Imagine that including every single expression specific to your field and every possible question related to your services/product is... mission impossible.

And yet, you can still provide broad classes when setting your context-specific questions for the bot to answer to. Do pay great attention to how you formulate them and to what niche terms you include there. In the same light, you should ask your team members to cumulatively assess each domain well before its launch.

3. Run a developer test

Check whether the chatbot serves up accurate and relevant answers to a hypothetical user's questions.

This one is pretty straightforward and we are sure that your team of developers will certainly run a test or two while creating your chatbot. When the developers are performing a verification and validation test, they can also predefine the bot’s replies and set user inquiries too. So they will simply check if the bot is giving accurate answers to a hypothetical user question or not!

4. Run a Chatbot AI-Error Handling Test

What if a user enters a meaningless sentence or a not so commonly used expression? How would my chatbot respond to that?

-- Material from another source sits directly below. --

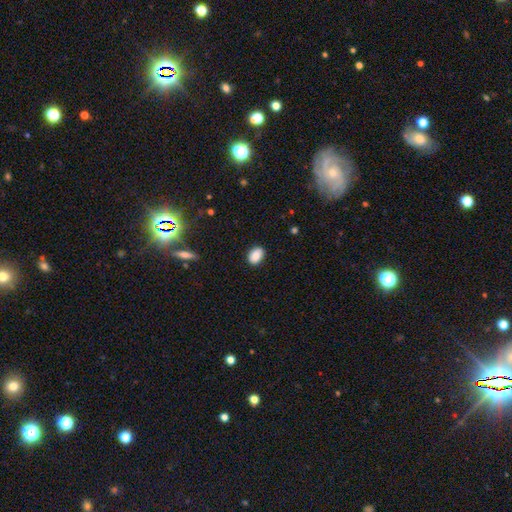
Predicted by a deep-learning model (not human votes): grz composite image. It shows a smooth galaxy with no disk features (87%) that is in between round and cigar-shaped (78%). Merging: none (85%).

It is not possible to accommodate all inquiries that the users may have. However, in a broader sense, your chatbot needs to be ready to seamlessly handle unexpected messages. For instance, if you have an appointment booking chatbot and the customer asks “Can you tell me about the weather today?” then it’s definitely an unrelated question. To such queries, you can perhaps answer with “Sorry but I might not be able to help you with that. However, if you do wish to book an appointment, I can certainly help you out!”. This way you don’t let the customers go unanswered even though they might not be a prospect. Not being able to answer at all can portray your brand in a bad light.

Chatbot Testing Tools to Consider:

1. Chatbottest  https://chatbottest.com

Chatbottest is an open-source guide that has 120 questions that help you assess the user experience that your chatbot provides. It assesses the chatbot on three levels: possible testing scenarios, scenarios that are expected, and scenarios that are impossible. The guide uses 7 different metrics for evaluating the performance of a bot.

  • Personality: Does the chatbot have a clear voice and tone suitable for the audience and conversations?
  • Intelligence: Is the chatbot intelligent? Can it remember things? Does it manage to read the context?
  • Navigation: Is the chatbot conversation easy to go through? Does the conversation lead somewhere or do you feel lost?
  • Error Management: Is the chatbot equipped to deal with errors well and can it recover from them?
  • Onboarding: Do users understand what the chatbot is all about? and how does it interact with the user right from the start?
  • Answering: Are the answers relevant to the questions of the customers? Do they fit right for the moment and context?
  • Understanding: Does the chatbot understand different emojis, idioms, and requests? What is it able to grasp?

2. Botanalytics

Botanalytics is an actionable AI-powered conversational analytics platform that helps you drive engagement across your user lifecycle. With the advanced AI of the platform, you can improve conversational success with the help of A/B testing and sentiment analysis, and much more! This tool will help you assess every key aspect of your chatbot conversation.

3. Dimon

Dimon is a tool that you can use to test the conversational flow of your chatbot and the overall user experience that it delivers. You can rest assured because Dimon integrates easily with platforms like Slack, Telegram, Facebook Messenger, and WeChat!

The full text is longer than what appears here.